**Supplied information:**
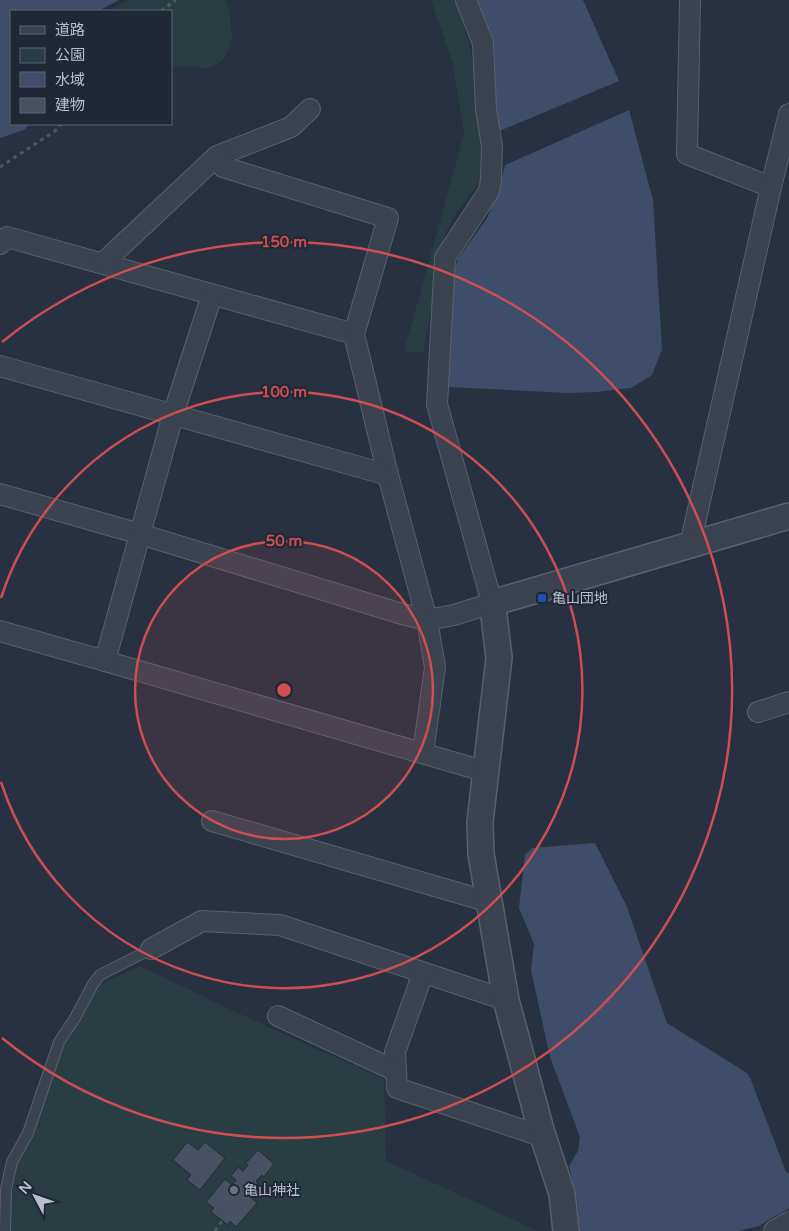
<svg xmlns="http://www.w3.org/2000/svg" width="789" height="1231" viewBox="0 0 789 1231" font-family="'Varela Round','Noto Sans JP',sans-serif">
<rect width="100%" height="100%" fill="#273141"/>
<!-- green -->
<g fill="#293e42">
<polygon points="129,0 225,0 229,8 232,36 229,49 222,61 210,68 183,66 171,68 171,11 107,11"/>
<polygon points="431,0 456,0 471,50 486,174 455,215 445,234 423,352 404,352 464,134 453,64"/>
<polygon points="140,966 255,1021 384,1079 386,1161 538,1231 9,1231 7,1196 21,1140 65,1044 96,986"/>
</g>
<!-- water -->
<g fill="#3e4d6a">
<polygon points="0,0 119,0 98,11 11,11 11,124 30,124 24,130 0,138"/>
<polygon points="477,0 583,0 619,81 497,132 494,53"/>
<polygon points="629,110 653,200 662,349 652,375 631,388 596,392 569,393 448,387 454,271 458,259 487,218 500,186 505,165"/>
<polygon points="595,843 627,907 667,1023 747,1073 751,1080 786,1172 789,1173 789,1208 759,1226 738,1231 580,1231 577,1199 569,1166 578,1151 580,1137 550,1057 531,970 534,944 519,908 525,855 532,848"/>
</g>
<!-- building -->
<g fill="#465163" stroke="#222a38">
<polygon points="187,1142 198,1150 205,1142 225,1158 200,1190 187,1180 191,1175 173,1160"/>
<polygon points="258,1150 274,1164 264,1177 262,1175 256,1181 258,1183 248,1195 257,1203 236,1227 230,1221 228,1225 211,1212 214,1208 206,1202 225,1179 232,1185 236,1180 231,1176 238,1167 243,1171 248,1165 246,1163"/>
</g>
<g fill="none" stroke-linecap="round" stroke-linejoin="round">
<!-- service casing -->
<g stroke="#59616e" stroke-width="12">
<polyline id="service" points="5,1231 6,1189 12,1162 28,1133 59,1042 75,1018 93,984 100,975 151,949"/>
</g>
<!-- minor casing -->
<g stroke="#59616e" stroke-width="22">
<g id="minor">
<polyline points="690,0 687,154 771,187"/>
<polyline points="217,156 291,127 310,109"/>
<polyline points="0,244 7,237 354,334"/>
<polyline points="103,263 217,156 223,167 388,218 354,334 388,475 427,620 435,667 423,753"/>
<polyline points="0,366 388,475"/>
<polyline points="0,494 140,534 402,614 427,620 454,615 492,603 437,404 445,258 489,191 491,180 492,146 486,109 483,43 466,0"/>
<polyline points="690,545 771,187 789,114"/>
<polyline points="0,631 105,661 487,772"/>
<polyline points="105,661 173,415 212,295"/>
<polyline points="758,712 789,702"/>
<polyline points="212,821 489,902"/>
<polyline points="151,949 202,921 280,925 506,1000"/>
<polyline points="423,973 395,1052 397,1088 544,1137"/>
<polyline points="278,1016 396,1071"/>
<polyline points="774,1231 789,1222"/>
</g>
</g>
<!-- tertiary casing -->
<g stroke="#59616e" stroke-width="28">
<polyline id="tertiary" points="566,1231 562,1194 541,1130 506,1000 481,854 480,822 499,658 494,616 492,603 789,516"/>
</g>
<!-- path -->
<g stroke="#475b5f" stroke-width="3" stroke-dasharray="4 4" stroke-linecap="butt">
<polyline points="161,11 176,0"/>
<polyline points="0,167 55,131 61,124"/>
<polyline points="215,1231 222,1221"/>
</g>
<!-- service -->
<use href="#service" stroke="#3b4351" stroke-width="10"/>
<!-- minor -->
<use href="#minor" stroke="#3b4351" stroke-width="20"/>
<!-- tertiary -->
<use href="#tertiary" stroke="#3b4351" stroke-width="25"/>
</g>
<!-- distance rings -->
<circle cx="284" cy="690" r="149" fill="#ce4e51" fill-opacity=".12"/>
<g fill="none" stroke="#ce4e51" stroke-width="2.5">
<circle cx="284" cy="690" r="149"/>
<path d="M1 598A298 298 0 1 1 1 782"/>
<path d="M2 342A448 448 0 1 1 2 1038"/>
</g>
<!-- markers -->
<rect fill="#1a4fb4" stroke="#202836" stroke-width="2" x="537" y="593" width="10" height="10" rx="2.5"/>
<circle fill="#6b7280" stroke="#202836" stroke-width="2" cx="234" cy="1190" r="5"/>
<g text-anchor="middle" stroke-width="4" stroke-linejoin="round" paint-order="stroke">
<!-- poi labels -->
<g font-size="14" fill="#b8becb" stroke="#202836" text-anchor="start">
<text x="552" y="603">亀山団地</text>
<text x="244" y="1195">亀山神社</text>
</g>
</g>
<circle cx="284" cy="690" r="8" fill="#ce4e51" stroke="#202836" stroke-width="2.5"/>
<g font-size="15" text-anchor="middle" font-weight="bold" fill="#ce4e51" stroke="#202836" stroke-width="4" stroke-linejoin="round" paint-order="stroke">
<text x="284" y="247">150 m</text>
<text x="284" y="397">100 m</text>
<text x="284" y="546">50 m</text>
</g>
<!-- legend -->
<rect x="10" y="10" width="162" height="115" fill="#202836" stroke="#5d6472"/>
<rect x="20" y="26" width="25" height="8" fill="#3b4351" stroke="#5d6472"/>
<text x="55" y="35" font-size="15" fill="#b8becb">道路</text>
<rect x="20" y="48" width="25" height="15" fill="#293e42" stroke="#5d6472"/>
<text x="55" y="60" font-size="15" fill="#b8becb">公園</text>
<rect x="20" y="72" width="25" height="15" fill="#3e4d6a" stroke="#5d6472"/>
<text x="55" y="85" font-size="15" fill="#b8becb">水域</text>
<rect x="20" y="98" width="25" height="15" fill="#465163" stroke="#5d6472"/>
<text x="55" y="110" font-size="15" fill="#b8becb">建物</text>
<!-- north arrow -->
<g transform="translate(35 1196) rotate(311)" stroke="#202836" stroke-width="4" paint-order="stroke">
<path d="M0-4L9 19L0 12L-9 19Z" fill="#b8becb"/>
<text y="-8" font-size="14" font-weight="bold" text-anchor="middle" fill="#b8becb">N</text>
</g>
</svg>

**Goal of the exercise:** Leaving out only the pictures, reproduce the listing exactly.

**Solution to the exercise:**
<svg xmlns="http://www.w3.org/2000/svg" width="789" height="1231" viewBox="0 0 789 1231" font-family="'Varela Round','Noto Sans JP',sans-serif">
<rect width="100%" height="100%" fill="#273141"/>
<!-- green -->
<g fill="#293e42">
<polygon points="129,0 225,0 229,8 232,36 229,49 222,61 210,68 183,66 171,68 171,11 107,11"/>
<polygon points="431,0 456,0 471,50 486,174 455,215 445,234 423,352 404,352 464,134 453,64"/>
<polygon points="140,966 255,1021 384,1079 386,1161 538,1231 9,1231 7,1196 21,1140 65,1044 96,986"/>
</g>
<!-- water -->
<g fill="#3e4d6a">
<polygon points="0,0 119,0 98,11 11,11 11,124 30,124 24,130 0,138"/>
<polygon points="477,0 583,0 619,81 497,132 494,53"/>
<polygon points="629,110 653,200 662,349 652,375 631,388 596,392 569,393 448,387 454,271 458,259 487,218 500,186 505,165"/>
<polygon points="595,843 627,907 667,1023 747,1073 751,1080 786,1172 789,1173 789,1208 759,1226 738,1231 580,1231 577,1199 569,1166 578,1151 580,1137 550,1057 531,970 534,944 519,908 525,855 532,848"/>
</g>
<!-- building -->
<g fill="#465163" stroke="#222a38">
<polygon points="187,1142 198,1150 205,1142 225,1158 200,1190 187,1180 191,1175 173,1160"/>
<polygon points="258,1150 274,1164 264,1177 262,1175 256,1181 258,1183 248,1195 257,1203 236,1227 230,1221 228,1225 211,1212 214,1208 206,1202 225,1179 232,1185 236,1180 231,1176 238,1167 243,1171 248,1165 246,1163"/>
</g>
<g fill="none" stroke-linecap="round" stroke-linejoin="round">
<!-- service casing -->
<g stroke="#59616e" stroke-width="12">
<polyline id="service" points="5,1231 6,1189 12,1162 28,1133 59,1042 75,1018 93,984 100,975 151,949"/>
</g>
<!-- minor casing -->
<g stroke="#59616e" stroke-width="22">
<g id="minor">
<polyline points="690,0 687,154 771,187"/>
<polyline points="217,156 291,127 310,109"/>
<polyline points="0,244 7,237 354,334"/>
<polyline points="103,263 217,156 223,167 388,218 354,334 388,475 427,620 435,667 423,753"/>
<polyline points="0,366 388,475"/>
<polyline points="0,494 140,534 402,614 427,620 454,615 492,603 437,404 445,258 489,191 491,180 492,146 486,109 483,43 466,0"/>
<polyline points="690,545 771,187 789,114"/>
<polyline points="0,631 105,661 487,772"/>
<polyline points="105,661 173,415 212,295"/>
<polyline points="758,712 789,702"/>
<polyline points="212,821 489,902"/>
<polyline points="151,949 202,921 280,925 506,1000"/>
<polyline points="423,973 395,1052 397,1088 544,1137"/>
<polyline points="278,1016 396,1071"/>
<polyline points="774,1231 789,1222"/>
</g>
</g>
<!-- tertiary casing -->
<g stroke="#59616e" stroke-width="28">
<polyline id="tertiary" points="566,1231 562,1194 541,1130 506,1000 481,854 480,822 499,658 494,616 492,603 789,516"/>
</g>
<!-- path -->
<g stroke="#475b5f" stroke-width="3" stroke-dasharray="4 4" stroke-linecap="butt">
<polyline points="161,11 176,0"/>
<polyline points="0,167 55,131 61,124"/>
<polyline points="215,1231 222,1221"/>
</g>
<!-- service -->
<use href="#service" stroke="#3b4351" stroke-width="10"/>
<!-- minor -->
<use href="#minor" stroke="#3b4351" stroke-width="20"/>
<!-- tertiary -->
<use href="#tertiary" stroke="#3b4351" stroke-width="25"/>
</g>
<!-- distance rings -->
<circle cx="284" cy="690" r="149" fill="#ce4e51" fill-opacity=".12"/>
<g fill="none" stroke="#ce4e51" stroke-width="2.5">
<circle cx="284" cy="690" r="149"/>
<path d="M1 598A298 298 0 1 1 1 782"/>
<path d="M2 342A448 448 0 1 1 2 1038"/>
</g>
<!-- markers -->
<rect fill="#1a4fb4" stroke="#202836" stroke-width="2" x="537" y="593" width="10" height="10" rx="2.5"/>
<circle fill="#6b7280" stroke="#202836" stroke-width="2" cx="234" cy="1190" r="5"/>
<g text-anchor="middle" stroke-width="4" stroke-linejoin="round" paint-order="stroke">
<!-- poi labels -->
<g font-size="14" fill="#b8becb" stroke="#202836" text-anchor="start">
<text x="552" y="603">亀山団地</text>
<text x="244" y="1195">亀山神社</text>
</g>
</g>
<circle cx="284" cy="690" r="8" fill="#ce4e51" stroke="#202836" stroke-width="2.5"/>
<g font-size="15" text-anchor="middle" font-weight="bold" fill="#ce4e51" stroke="#202836" stroke-width="4" stroke-linejoin="round" paint-order="stroke">
<text x="284" y="247">150 m</text>
<text x="284" y="397">100 m</text>
<text x="284" y="546">50 m</text>
</g>
<!-- legend -->
<rect x="10" y="10" width="162" height="115" fill="#202836" stroke="#5d6472"/>
<rect x="20" y="26" width="25" height="8" fill="#3b4351" stroke="#5d6472"/>
<text x="55" y="35" font-size="15" fill="#b8becb">道路</text>
<rect x="20" y="48" width="25" height="15" fill="#293e42" stroke="#5d6472"/>
<text x="55" y="60" font-size="15" fill="#b8becb">公園</text>
<rect x="20" y="72" width="25" height="15" fill="#3e4d6a" stroke="#5d6472"/>
<text x="55" y="85" font-size="15" fill="#b8becb">水域</text>
<rect x="20" y="98" width="25" height="15" fill="#465163" stroke="#5d6472"/>
<text x="55" y="110" font-size="15" fill="#b8becb">建物</text>
<!-- north arrow -->
<g transform="translate(35 1196) rotate(311)" stroke="#202836" stroke-width="4" paint-order="stroke">
<path d="M0-4L9 19L0 12L-9 19Z" fill="#b8becb"/>
<text y="-8" font-size="14" font-weight="bold" text-anchor="middle" fill="#b8becb">N</text>
</g>
</svg>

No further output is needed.